Tugas Anda:
Jawablah pertanyaan berikut berdasarkan bacaan tentang peradaban Islam.
1. Peradaban Islam merupakan terjemahan dari kata Arab apa?
2. Dalam bidang apa saja peradaban terefleksi?
3. Peradaban Islam di negeri mana yang dikaji dalam rumusan masalah?

Donderdag 06 Junie 2013

SEJARAH PENDIDIKAN ISLAM


A. Latar Belakang Masalah
Peradaban Islam adalah terjemahan dari kata Arab al-Hadharah al-Islamiyyah. Kata Arab ini sering juga diterjemahkan ke dalam bahasa Indonesia dengan kebudayaan Islam. “Kebudayaan” dalam bahasa Arab adalah al-Tsaqafah. Di Indonesia, sebagaimana juga di Arab dan Barat, masih banyak orang yang mensinonimkan dua kata “Kebudayaan” dan “Peradaban”. Dalam perkembangan ilmu antropologi sekarang, kedua istilah itu di bedakan. Kebudayaan adalah bentuk ungkapan tentang semangat mendalam suatu masyarakat. Sedangkan, manifestasi-manifestasi kemajuan mekanisme dan teknologis lebih berkaitan dengan peradaban. Kalau lebih banyak direfkeksikan dalam seni, sastra, religi (agama), dan moral, maka peradaban terefleksi dalam politik, ekonomi, dan teknologi.[1]
B. Rumusan Masalah
Ada banyak masalah yang perlu di kaji berkaitan dengan Peradaban Islam di Irak, antara lain :
1.    Kapan Pemerintahan Islam masuk ke Irak?
2.    Kapan Dinasti Abbasiyah didirikan?
3.    Siapa pendiri Dinasti Abbasiyah?
4.    Kemajuan apa yang dicapai pada masa pemerintahan Dinasti Abbasiyah?

Data yang Diberikan:
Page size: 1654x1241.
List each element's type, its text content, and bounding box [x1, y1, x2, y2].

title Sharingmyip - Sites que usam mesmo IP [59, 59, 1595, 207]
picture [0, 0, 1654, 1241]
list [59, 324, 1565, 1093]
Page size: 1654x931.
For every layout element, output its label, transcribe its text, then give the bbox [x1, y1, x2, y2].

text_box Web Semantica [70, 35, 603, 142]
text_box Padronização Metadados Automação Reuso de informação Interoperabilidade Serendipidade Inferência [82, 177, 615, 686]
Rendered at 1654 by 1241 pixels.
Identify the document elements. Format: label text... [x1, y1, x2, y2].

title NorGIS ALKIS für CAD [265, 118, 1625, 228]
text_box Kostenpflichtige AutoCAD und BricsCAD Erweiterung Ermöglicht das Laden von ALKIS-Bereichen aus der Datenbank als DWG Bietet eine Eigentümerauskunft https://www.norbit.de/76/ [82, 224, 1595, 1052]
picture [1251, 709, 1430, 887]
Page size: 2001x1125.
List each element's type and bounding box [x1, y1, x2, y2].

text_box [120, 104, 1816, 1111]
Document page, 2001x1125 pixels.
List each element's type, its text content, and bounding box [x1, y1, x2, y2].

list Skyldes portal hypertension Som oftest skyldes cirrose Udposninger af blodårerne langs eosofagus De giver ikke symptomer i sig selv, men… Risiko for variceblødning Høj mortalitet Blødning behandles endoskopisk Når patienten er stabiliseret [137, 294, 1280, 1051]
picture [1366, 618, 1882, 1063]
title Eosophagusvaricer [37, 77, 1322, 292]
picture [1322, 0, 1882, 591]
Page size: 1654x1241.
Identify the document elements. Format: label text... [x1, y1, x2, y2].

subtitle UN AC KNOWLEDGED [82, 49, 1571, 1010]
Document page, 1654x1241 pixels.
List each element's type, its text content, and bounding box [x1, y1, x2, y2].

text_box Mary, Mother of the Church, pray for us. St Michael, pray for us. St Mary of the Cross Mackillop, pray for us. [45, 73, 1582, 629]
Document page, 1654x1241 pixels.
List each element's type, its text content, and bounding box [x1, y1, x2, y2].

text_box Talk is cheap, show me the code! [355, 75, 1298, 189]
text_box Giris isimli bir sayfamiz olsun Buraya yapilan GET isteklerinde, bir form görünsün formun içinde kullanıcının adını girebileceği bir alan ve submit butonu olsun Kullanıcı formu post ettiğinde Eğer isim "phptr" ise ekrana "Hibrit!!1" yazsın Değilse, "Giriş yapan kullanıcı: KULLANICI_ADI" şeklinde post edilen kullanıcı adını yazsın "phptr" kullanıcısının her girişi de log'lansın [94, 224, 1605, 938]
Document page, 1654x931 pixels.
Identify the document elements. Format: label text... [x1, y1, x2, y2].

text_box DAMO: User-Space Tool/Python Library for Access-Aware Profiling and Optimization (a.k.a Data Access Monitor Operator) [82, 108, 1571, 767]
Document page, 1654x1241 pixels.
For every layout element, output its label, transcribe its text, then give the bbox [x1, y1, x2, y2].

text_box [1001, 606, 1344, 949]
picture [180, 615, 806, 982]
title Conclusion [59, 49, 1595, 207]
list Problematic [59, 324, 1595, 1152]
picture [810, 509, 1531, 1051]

Jawaban:
1. Al-Hadharah al-Islamiyyah
2. Politik, ekonomi, dan teknologi
3. Irak